#### TEXTE FOURNI:
>>>

Le roi d’Angleterre, qui les avoit grandement enhay, entendit qu’ils se pourvoyoient grossement. Si dit tout haut : « Nous avons manerié les Espaignols de long-temps a ; et nous ont fait plusieurs dépits ; et encore n’en viennent-ils à nul amendement, mais se fortifient contre. Si faut qu’ils soient recueillis au repasser. » À cette devise s’accordèrent légèrement ses gens qui désiroient que les Espaignols fussent combattus. Si fit le dit roi un grand et espécial mandement de tous ses gentilshommes qui pour le temps étoient en Angleterre, et se partit de Londres, et s’en vint en la comté d’Exesses[1] qui séoit sur la mer entre Hantonne et Douvres, à l’encontre du pays de Ponthieu et de Dieppe ; et vint là tenir son hôtel en une abbaye sur la mer. Et proprement madame la roine sa femme y vint.

En ce temps vint devers le roi, et là en ce propre lieu, cil gentil chevalier messire Robert de Namur qui nouvellement étoit revenu d’outre mer. Si lui chéi si bien qu’il fût à celle armée ; et fut le roi d’Angleterre moult réjoui de sa venue. Quand le roi dessus nommé sçut que point fut que les Espaignols devoient repasser, il se mit sur mer à moult belle gent d’armes, chevaliers et écuyers, et à plus grand’quantité de hauts seigneurs que oncques en uist en nul voyage que il fesist.

<<<

#### DONNÉES ENREGISTRÉES:

>>>

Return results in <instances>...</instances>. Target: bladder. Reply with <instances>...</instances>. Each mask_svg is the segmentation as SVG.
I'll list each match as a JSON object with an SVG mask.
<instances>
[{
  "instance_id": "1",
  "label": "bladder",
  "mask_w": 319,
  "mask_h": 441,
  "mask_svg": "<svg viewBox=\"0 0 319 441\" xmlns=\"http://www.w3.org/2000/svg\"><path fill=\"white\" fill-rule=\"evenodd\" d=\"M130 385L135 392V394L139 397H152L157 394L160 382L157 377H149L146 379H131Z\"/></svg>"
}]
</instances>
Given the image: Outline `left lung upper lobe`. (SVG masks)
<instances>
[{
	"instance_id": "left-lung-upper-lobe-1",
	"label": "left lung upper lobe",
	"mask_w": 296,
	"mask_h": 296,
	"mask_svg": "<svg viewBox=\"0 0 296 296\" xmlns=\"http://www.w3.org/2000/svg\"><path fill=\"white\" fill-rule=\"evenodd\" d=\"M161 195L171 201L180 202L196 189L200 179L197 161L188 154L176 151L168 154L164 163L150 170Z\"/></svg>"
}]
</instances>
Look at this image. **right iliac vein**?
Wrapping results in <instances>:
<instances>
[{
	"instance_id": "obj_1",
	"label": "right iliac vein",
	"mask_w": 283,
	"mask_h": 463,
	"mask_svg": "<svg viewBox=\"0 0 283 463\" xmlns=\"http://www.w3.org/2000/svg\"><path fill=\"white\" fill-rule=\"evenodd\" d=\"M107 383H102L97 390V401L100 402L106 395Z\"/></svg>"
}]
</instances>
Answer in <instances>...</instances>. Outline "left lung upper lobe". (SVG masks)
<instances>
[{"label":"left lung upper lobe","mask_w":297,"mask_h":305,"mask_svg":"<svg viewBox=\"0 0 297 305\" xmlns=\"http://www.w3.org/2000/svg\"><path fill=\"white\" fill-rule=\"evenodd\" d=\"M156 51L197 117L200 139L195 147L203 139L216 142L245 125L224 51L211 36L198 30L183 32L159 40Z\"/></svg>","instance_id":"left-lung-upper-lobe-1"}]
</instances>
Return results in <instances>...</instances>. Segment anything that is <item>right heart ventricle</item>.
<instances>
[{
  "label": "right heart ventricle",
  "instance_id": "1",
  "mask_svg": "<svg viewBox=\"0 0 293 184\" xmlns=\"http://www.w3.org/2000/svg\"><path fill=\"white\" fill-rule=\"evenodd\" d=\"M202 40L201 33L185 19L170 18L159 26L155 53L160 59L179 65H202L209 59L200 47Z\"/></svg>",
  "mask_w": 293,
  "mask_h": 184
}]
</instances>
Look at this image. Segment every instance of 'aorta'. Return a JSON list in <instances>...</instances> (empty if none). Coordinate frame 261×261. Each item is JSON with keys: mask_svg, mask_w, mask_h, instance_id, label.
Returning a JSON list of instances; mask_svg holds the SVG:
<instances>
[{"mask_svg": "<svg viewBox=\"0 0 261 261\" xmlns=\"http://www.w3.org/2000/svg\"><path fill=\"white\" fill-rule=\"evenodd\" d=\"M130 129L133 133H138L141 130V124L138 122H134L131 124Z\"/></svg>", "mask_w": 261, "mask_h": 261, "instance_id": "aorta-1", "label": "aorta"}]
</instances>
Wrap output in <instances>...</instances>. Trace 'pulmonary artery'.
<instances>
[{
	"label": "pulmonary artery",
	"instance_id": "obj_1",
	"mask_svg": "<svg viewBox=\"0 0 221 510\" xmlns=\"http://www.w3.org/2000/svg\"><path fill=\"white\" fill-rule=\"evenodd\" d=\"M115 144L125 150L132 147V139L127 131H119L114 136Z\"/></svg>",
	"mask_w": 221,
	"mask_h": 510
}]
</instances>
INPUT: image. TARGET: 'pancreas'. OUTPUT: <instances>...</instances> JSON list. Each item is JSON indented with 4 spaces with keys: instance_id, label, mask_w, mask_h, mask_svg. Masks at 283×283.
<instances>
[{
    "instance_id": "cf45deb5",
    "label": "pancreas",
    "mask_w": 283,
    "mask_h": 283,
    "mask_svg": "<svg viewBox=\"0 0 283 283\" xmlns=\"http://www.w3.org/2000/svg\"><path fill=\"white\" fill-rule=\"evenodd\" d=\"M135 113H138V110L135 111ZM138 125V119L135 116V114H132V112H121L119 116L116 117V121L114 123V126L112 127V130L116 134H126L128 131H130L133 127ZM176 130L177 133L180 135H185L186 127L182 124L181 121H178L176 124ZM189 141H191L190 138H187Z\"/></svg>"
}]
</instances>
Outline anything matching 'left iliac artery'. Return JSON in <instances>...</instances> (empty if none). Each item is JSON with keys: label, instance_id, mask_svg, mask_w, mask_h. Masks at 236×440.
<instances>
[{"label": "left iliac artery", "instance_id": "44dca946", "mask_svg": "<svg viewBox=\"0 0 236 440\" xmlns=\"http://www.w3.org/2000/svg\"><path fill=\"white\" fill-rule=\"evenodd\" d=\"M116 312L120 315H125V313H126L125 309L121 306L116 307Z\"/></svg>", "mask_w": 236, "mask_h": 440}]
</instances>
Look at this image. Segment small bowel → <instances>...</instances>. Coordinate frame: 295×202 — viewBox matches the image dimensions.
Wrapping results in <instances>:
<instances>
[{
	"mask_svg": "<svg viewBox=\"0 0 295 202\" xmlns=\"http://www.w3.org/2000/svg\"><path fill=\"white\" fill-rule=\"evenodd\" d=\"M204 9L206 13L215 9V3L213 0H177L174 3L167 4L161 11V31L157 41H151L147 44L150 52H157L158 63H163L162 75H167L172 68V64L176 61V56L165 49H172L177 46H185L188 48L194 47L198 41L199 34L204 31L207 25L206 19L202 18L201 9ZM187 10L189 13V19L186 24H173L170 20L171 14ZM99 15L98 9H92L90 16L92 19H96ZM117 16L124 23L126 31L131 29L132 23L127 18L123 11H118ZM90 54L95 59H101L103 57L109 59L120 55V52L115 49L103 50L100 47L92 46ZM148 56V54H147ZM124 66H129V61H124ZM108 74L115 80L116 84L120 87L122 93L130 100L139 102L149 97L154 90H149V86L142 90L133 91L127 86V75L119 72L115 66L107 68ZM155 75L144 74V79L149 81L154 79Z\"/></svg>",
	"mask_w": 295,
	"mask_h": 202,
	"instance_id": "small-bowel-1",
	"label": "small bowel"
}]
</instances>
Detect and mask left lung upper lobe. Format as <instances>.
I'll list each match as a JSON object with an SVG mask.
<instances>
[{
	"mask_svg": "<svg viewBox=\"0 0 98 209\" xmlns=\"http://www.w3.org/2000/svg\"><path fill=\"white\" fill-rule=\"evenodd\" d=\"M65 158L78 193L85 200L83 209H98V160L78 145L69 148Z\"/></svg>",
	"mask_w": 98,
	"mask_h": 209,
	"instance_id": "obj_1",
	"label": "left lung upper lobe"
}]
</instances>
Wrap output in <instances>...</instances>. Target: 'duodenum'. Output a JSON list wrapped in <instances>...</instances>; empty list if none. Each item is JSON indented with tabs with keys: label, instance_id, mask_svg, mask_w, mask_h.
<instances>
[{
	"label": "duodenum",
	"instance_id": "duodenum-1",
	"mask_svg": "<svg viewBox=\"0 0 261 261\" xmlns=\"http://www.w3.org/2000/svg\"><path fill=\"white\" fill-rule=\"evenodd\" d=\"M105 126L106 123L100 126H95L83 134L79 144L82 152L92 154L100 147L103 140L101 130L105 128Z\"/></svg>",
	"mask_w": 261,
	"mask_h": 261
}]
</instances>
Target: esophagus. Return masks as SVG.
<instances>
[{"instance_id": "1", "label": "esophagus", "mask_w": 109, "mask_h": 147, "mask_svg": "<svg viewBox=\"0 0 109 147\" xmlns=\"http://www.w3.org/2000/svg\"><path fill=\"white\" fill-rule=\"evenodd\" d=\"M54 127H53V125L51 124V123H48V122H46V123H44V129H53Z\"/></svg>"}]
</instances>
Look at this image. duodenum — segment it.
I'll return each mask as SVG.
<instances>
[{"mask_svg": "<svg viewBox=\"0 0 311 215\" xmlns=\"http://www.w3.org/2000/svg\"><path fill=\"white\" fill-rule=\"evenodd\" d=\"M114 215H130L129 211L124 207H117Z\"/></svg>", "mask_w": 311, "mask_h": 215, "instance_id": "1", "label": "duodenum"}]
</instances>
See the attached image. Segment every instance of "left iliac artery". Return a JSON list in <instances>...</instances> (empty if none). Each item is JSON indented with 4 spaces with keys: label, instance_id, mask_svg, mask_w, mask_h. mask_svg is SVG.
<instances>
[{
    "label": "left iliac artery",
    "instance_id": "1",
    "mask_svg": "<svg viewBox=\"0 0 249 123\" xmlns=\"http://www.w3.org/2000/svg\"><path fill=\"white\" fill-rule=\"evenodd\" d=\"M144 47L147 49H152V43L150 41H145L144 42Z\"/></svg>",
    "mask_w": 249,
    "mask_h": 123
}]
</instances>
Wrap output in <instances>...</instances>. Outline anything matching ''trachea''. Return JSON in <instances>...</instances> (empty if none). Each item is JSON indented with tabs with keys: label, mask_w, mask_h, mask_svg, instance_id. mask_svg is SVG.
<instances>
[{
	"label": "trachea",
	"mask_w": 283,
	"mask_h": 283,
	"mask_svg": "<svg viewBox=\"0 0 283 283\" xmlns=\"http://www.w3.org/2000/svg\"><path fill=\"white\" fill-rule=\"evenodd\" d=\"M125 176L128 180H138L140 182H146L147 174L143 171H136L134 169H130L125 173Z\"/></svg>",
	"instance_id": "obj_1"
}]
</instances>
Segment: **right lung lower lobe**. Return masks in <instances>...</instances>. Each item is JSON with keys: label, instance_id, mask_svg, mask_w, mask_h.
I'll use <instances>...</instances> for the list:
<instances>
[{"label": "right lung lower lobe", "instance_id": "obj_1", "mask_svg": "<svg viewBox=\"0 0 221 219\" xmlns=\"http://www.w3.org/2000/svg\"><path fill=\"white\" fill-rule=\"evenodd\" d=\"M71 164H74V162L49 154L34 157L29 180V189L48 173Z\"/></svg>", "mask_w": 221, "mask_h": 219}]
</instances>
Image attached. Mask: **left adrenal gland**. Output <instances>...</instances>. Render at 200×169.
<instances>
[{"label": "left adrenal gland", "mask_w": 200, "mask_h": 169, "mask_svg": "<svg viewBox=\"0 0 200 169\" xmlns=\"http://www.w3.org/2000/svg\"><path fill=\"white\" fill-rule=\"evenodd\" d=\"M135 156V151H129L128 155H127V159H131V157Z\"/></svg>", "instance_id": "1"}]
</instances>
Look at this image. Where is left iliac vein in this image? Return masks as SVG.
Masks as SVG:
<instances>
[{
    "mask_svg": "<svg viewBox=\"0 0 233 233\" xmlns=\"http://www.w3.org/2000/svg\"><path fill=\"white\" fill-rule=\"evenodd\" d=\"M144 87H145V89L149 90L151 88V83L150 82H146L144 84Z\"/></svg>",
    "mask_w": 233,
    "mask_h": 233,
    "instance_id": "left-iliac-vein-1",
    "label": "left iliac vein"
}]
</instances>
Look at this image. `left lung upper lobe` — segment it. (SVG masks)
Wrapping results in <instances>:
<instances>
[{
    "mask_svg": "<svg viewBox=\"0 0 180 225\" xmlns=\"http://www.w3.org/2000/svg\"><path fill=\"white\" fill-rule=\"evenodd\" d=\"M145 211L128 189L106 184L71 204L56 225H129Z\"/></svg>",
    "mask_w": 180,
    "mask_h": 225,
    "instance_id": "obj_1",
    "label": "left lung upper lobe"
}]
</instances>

<<<

#### CONSIGNE:
Donnez la suite du récit sur le roi d'Angleterre et les Espagnols, en reprenant après sa dernière phrase. Les lignes ci-dessus constituent un matériau à part, distinct du texte.

#### RÉSULTAT ATTENDU:
En celle année avoit-il fait et créé son cousin, le comte Henry Derby, duc de Lancastre, et le baron de Stanford comte de Stanford. Si étoient avec lui en celle armée, à ses deux fils le prince de Galles et Jean comte de Richemont : mais cil étoit encore si jeune que point il ne s’armoit, mais l’avoit le prince avec lui en sa nef, pour ce que moult l’aimoit. Là étoient le comte d’Arondel, le comte de Norhantonne, le comte de Herford, le comte de Suffolch, le comte de Warvich, messire Regnault de Cobehen, messire Gautier de Mauni, messire Thomas de Hollande, messire Louis de Beauchamp, messire James d’Audelée, messire Bietremieus de Brues, le sire de Percy, le sire de Moutbrai, le sire de Neufville, le sire de Clifford, le sire de Ros, le sire de Grastoch, le sire de Bercler et moult d’autres. Et étoit le roi là accompagné de quatre cents chevaliers. Ni oncques n’eut tant de grands seigneurs ensemble, en besogne où il fut, comme il eut là. Si se tinrent le roi et ses gens sur mer en leurs vaisseaux, tous frétés et appareillés pour attendre leurs ennemis ; car ils étoient informés que ils devoient repasser, et point n’attendroient longuement ; et se tinrent à l’ancre trois jours entre Douvres et Calais.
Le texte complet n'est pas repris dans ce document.